Interactive functioning of omap.pl - User Table. The resulting CSV table containing the BM data from imap.pl, where each row contains the absolute path to the corresponding codeml results file in the directory structure. This path is decomposed in columns by omap.pl, whereby each subfolder name constitutes a column. This additional on-screen information complements the codeml maximum likelihood parameter estimates simplifying overall data perception, advantageous for organization processes. At the top, for simpler use across the interactive commands, the column names (in red) are shown as “C + number” (see also Fig. 5), whereas the original CSV column names, are revealed, through the command “fh” (Additional file 2: Figure S7). It is possible to adjust visible table information, by scrolling and by (un)hiding columns or defining number of visible rows. Below the table, from left to right, various information is shown (in cyan), such as the total number of rows and of columns, the number of selected rows, the number of visible rows and the number of hidden columns. Scrolling information is shown below; activate scroll by typing “Ctrl-d”, use arrow keys to scroll up or down, “Home” key to go to top or “End” key to go to bottom. When finished, deactivate scroll by typing “Ctrl-\”, to enable interactive commands processing. Below, the table currently shown (“User Table”) is indicated by the letter “U” (in red) in the OMAP PROMPT line. The interactive commands are consulted in two ways, either through a help screen, triggered by entering the “?” command, or through the CLO “--help” (as in omap.pl --help), which will print the help into a text file in the current directory (see Additional file 2: Figures S6 and S7)

Fig. 5

Interactive functioning of omap.pl - Final Table. The data shown consists of all ATP8 hypotheses with LRT estimations. All hypotheses were separated and organized from the initial User Table (Fig. 4) using omap.pl. The five LRT columns delimited by the red square, were appended after entering the “plrt 0.05” command (Additional file 2: Figure S7). These columns are always defined in the following order, (i) the LRT comparison (column C13), whose parameter estimates define the following columns; (ii) deltaLnL (column C14), for twice the difference on the lnL scores; (iii) degrees of freedom (df – column C15); (iv) p-value (column C16) and (v) conclusion (column C17), where two acceptance results are possible: H0 (for null models) or H1 (for alternative models). Through this command, LRTs were performed for all selected M0 and TrU paired rows. To improve figure readability, five columns (from C7 to C11) were hidden, with the command “hide C7-11” (Additional file 2: Figure S7). Remaining aspects of this figure are as explained in Fig. 4 legend, except for the current table indication (“Final Table”) in OMAP PROMPT, here showing the letter “F” (in red)

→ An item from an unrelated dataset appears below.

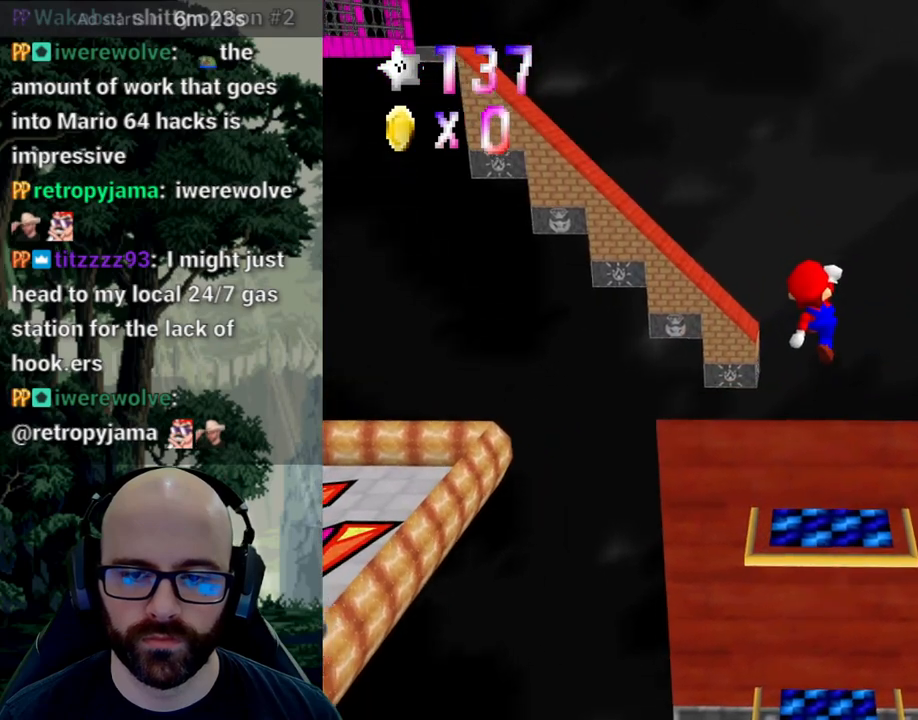
{"dt_ms": 500, "buttons": [], "left_stick": "down-right", "right_stick": "center"}
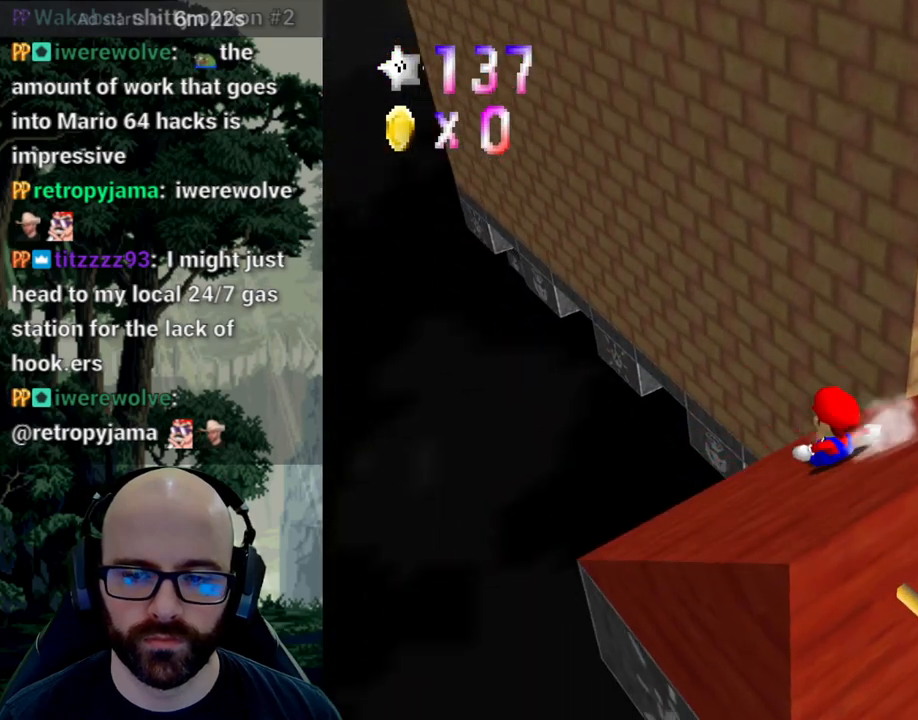
{"dt_ms": 500, "buttons": [], "left_stick": "down-right", "right_stick": "center", "events": [[50, "A", "down"], [400, "A", "up"]]}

The lmap.pl combines all above described applications in a single action, resembling a computational pipeline (Fig. 1). Proceeding in this manner, the users need only to specify minimal CLOs requirements (Additional file 2: Figure S8), such that no intervention is needed afterwards and until completion, when the researcher is finally required to estimate LRTs. During the lmap.pl execution, the CLO -m (Additional file 2: Figure S8) has the advantage to produce in one step all output CSV files from all the models results indicated, as opposed to imap.pl, which requires several separate executions. The simplicity of lmap.pl is also attained given that it excludes important CLOs (features) that are available in the individual applications, such as the CLO -x from the mmap.pl (Additional file 2: Figure S4) or the CLO -t from gmap.pl (Additional file 2: Figure S1).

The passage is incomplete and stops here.